Il se contenta d'esquisser un sourire en coin. S'il avait eu quelqu'un d'important pour la Résistance, c'était encore mieux.
Devant son silence, Leia Organa consulta son datapad et parut y lire quelques lignes. Hux se doutait que ce n'était là que de l'esbroufe. Une femme de sa trempe devait avoir parfaitement préparé cet entretien et savait exactement où elle allait. Mais ces petits temps de pause devaient servir à semer le doute dans l'esprit du prisonnier. Là encore, une technique avec laquelle il était parfaitement familier et qui ne fonctionnerait pas sur lui.
_ Sheev Hux, dit-elle d'une voix ferme en posant son datapad à ses côtés. Un nom de dictateur.
_ Un nom d'empereur, contra-t-il, bien décidé à ne pas se laisser marcher sur les pieds même par une des légendes de la galaxie.
Elle leva un sourcil, visiblement amusée par son effronterie et la promptitude de ses répliques.
_ Pour que votre père vous donne le prénom de Palpatine, reprit-elle toujours aussi calmement, il devait le tenir en très haute estime.
_ Tout comme votre propre père d'après ce que j'ai entendu dire, remarqua-t-il de la même manière.
Elle eut un moment de pause, comme si la pique de Hux avait fait mouche. Il doutait cependant qu'elle se laisse déstabiliser aussi facilement.
_ Mon père, reprit-elle d'un ton qu'elle utiliserait sur un enfant un peu lent, a su reconnaître ses erreurs, ce que n'a jamais fait votre père, il me semble.
Il la fixa droit dans les yeux.
_ Mon père a su apprendre des erreurs du vôtre et a aidé l'Ordre à renaître des cendres de l'Empire.
Elle pencha la tête de côté comme pour le jauger.
_ J'ai des choses plus urgentes à faire que de débattre des mérites de nos géniteurs respectifs, reprit-elle.
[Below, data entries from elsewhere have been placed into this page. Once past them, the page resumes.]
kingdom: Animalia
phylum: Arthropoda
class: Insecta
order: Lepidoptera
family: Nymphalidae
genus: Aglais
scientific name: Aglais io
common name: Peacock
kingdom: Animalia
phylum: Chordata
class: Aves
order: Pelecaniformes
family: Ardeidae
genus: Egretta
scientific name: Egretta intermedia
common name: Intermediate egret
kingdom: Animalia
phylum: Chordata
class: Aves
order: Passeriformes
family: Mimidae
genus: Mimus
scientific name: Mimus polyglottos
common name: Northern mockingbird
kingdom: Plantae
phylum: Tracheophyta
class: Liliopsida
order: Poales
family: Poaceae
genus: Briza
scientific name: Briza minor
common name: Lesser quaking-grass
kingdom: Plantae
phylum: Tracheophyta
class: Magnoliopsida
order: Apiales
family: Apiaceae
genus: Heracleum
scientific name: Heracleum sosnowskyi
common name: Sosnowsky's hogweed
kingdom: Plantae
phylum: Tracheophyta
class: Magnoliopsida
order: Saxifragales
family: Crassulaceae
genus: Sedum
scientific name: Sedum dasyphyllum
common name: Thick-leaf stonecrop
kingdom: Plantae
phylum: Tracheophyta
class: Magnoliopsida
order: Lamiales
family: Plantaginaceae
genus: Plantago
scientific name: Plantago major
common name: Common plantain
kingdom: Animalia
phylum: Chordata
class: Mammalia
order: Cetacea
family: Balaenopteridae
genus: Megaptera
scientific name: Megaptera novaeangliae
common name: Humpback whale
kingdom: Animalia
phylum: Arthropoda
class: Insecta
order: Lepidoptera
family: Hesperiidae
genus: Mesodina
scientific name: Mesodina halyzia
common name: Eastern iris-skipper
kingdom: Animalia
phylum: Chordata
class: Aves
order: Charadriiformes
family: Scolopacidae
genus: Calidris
Même si la discussion pourrait se révéler enrichissante. Cependant mon cher Sheev… vous permettez que je vous appelle Sheev ?
_ Je ne préfèrerais pas, Leia.
De nouveau, elle marqua une longue pause pour le scruter. Et possiblement le juger.
_ Comme vous le voulez. Je disais donc, monsieur Hux…
_ Général.
_ Pardon ?
_ Général Hux.
Cette fois, elle eut pour lui un sourire condescendant qu'il détesta.
_ Vous m'en voyez désolée mais je ne reconnais pas votre titre comme légitime.
_ Considérez donc cela comme réciproque, fit-il un peu sèchement, piqué au vif.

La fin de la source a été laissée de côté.